Je lis présentement sur le bouddhisme, une perception de la vie que je trouve très intéressante. Pourtant, dans deux pages, une à côté de l’autre, j’y retrouve exactement le contraire, ce qui ne m’empêche pas de trouver ce livre extraordinaire : Plaidoyer pour le bonheur, de Mathieu Ricard, p. 284 :  
 
«Selon les chercheurs, les événements de la petite enfance n’ont qu’un effet mineur sur la personnalité adulte ; ils ont de fait un retentissement beaucoup moins important que les gênes.»  Et p. 285 : «Il est indéniable que le degré d’amour et de tendresse que l’on reçoit dans la petite enfance influence profondément notre vision de l’existence.  On sait que les enfants victimes d’abus sexuels ont deux fois plus de risques que les autres de souffrir de dépression une fois adolescents ou adultes».  Pourquoi cette contradiction?  Le sexe n’est pas affaire de violence, au contraire, c’est plutôt affaire de tendresse.

Qui définit chez un enfant (d’un certain âge on s’entend) ce qu’est un abus sexuel?  Sûrement pas lui. Ça ne vous a jamais arrivé quand vous êtes en train de pisser de vous apercevoir qu’un petit s’est avancé pour voir ce que vous avez entre les jambes?  Comment réagissez-vous?  En le repoussant, en gémissant comme si vous veniez d’être poignardé ou en faisant semblant de rien et de précipiter la rentrée du «concombre» dans le pantalon, sans entraîner une dégoulinade le long de la jambe, tout en manifestant par votre geste le besoin d’être seul autant que possible dans une telle situation. Réagir autrement, c’est le punir, l’humilier.  Être scrupuleux est une condamnation et les jeunes n’ont pas besoin d’une gifle pour comprendre votre position face au sexe.   

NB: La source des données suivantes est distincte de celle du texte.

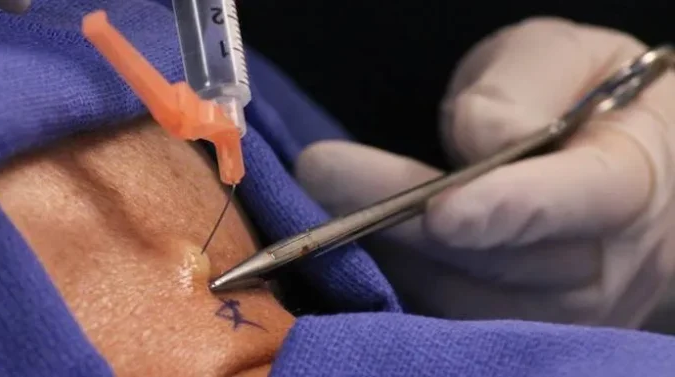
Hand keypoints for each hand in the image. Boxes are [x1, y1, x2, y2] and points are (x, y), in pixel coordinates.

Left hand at [295, 17, 674, 327]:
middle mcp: (607, 262)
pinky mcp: (521, 328)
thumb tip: (478, 145)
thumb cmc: (584, 99)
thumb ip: (522, 88)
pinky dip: (395, 279)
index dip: (509, 209)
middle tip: (319, 175)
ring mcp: (565, 309)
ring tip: (323, 200)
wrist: (612, 161)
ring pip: (466, 300)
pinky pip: (449, 317)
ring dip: (385, 253)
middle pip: (502, 261)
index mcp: (632, 179)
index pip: (583, 201)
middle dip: (402, 221)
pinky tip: (353, 241)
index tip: (438, 210)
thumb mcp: (562, 58)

Avec notre éducation, souvent tu files mal et tu ne sais pas trop comment régler le problème.  Juste le fait qu’il y ait sexe, on devient fou.  C’est normal, les religions nous lavent la cervelle contre la sexualité depuis des millénaires.     

Aujourd’hui, avec la dénonciation, tu ne sais plus que faire : où commence et où finit la tendresse?  Avez-vous déjà senti le plaisir fou de certains jeunes qui en luttant avec vous se font un vilain plaisir de vous la poigner avec ardeur?  Qu’est-ce qui est important : le péché, le dégoût ou le plaisir de les entendre rire plus fort qu’un orage?  Qu’est-ce qu’il y a de mal là-dedans, sinon d’avoir l’esprit assez croche, d’être assez tordu pour y voir du mal.  En tous cas, ce qui devait arriver arriva.  J’ai rencontré un gars plus vieux que moi de qui je me suis senti aimé et qui a décidé de me revoir. 

Ce fut le début d’une belle amitié.  Sans le savoir, je changeais intérieurement.